Geen dwaling bij vaststellingsovereenkomst

03-03-2020 Print this page
IEPT20191217, Rb Amsterdam, Dataprovider v SIDN

Geen dwaling Dataprovider bij vaststellingsovereenkomst in kader van kort geding: niets afgesproken over duur van verdere samenwerking of dat een lange duur van verdere samenwerking uitgangspunt van de regeling is geweest, dat tijdens zitting waarbij vaststellingsovereenkomst is gesloten is gesproken over “toekomstige samenwerking” en “naar de toekomst kijken” betekent niet dat Dataprovider op samenwerking van lange duur mocht rekenen, geen exclusieve samenwerking bedongen, Dataprovider heeft schikking niet afhankelijk gesteld van de langdurige voortzetting van de samenwerking en ook niet duidelijk gemaakt dat zij alleen met een voorstel van de wederpartij instemde omdat zij uitging van de voortzetting van de samenwerking voor langere tijd.

 

DWALING

 

Dataprovider beroept zich op dwaling bij het aangaan van een schikking in het kader van een kort geding. De vorderingen worden afgewezen.

 

De voorzieningenrechter overweegt dat het de vraag is of partijen bij de vaststellingsovereenkomst ook de voortzetting van de toekomstige samenwerking aan hun overeenkomst ten grondslag hebben gelegd. Dat blijkt niet uit de tekst van de vaststellingsovereenkomst, waarin niets is afgesproken over de duur van de verdere samenwerking. Ook blijkt uit niets dat een lange duur van de verdere samenwerking uitgangspunt van de regeling is geweest. Dat tijdens de zitting waarbij de vaststellingsovereenkomst is gesloten is gesproken over “toekomstige samenwerking” en “naar de toekomst kijken” betekent niet dat Dataprovider op een samenwerking van lange duur mocht rekenen, onder meer omdat geen exclusieve samenwerking is bedongen.
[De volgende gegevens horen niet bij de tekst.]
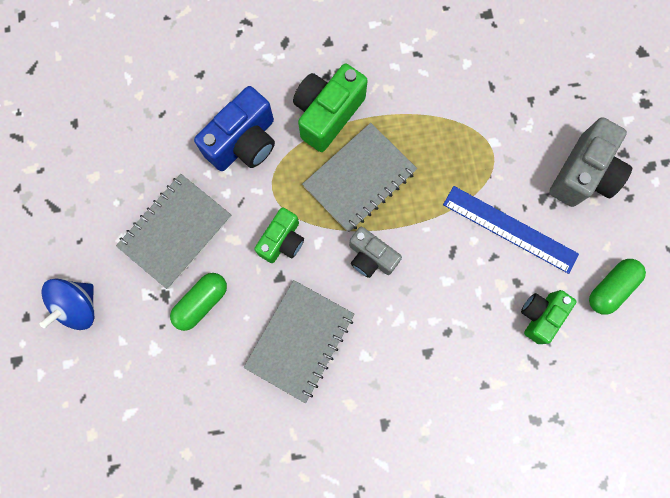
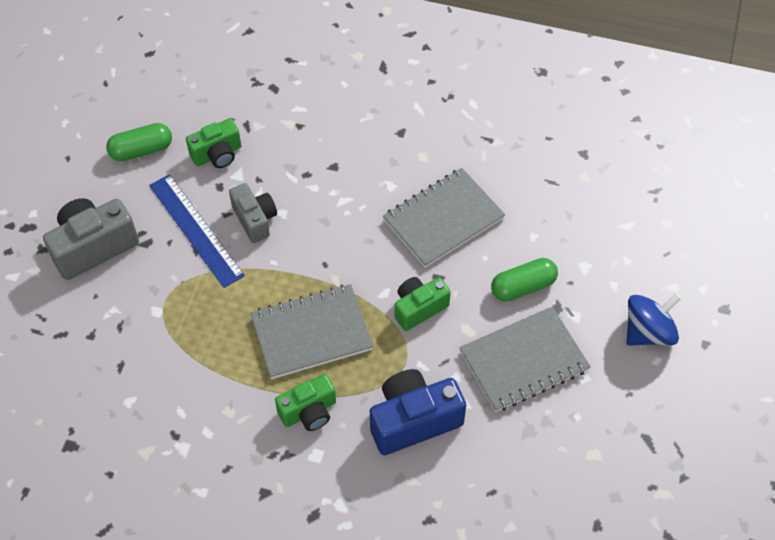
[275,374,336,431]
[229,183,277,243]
Het belangrijkste is echter volgens de voorzieningenrechter dat Dataprovider de schikking niet afhankelijk heeft gesteld van de langdurige voortzetting van de samenwerking en ook niet duidelijk heeft gemaakt dat zij alleen met een voorstel van de wederpartij instemde omdat zij uitging van de voortzetting van de samenwerking voor langere tijd. Op grond van deze omstandigheden kan niet worden gezegd dat het SIDN duidelijk moest zijn dat Dataprovider slechts tot de schikking bereid was omdat zij rekende en mocht rekenen op een langdurige samenwerking en dat op SIDN daarom een spreekplicht (artikel 6:228(1)(b) BW) rustte met betrekking tot de ‘tool’ die zij aan het ontwikkelen was, waardoor zij Dataprovider niet langer nodig zou hebben, om zo te voorkomen dat Dataprovider zou dwalen.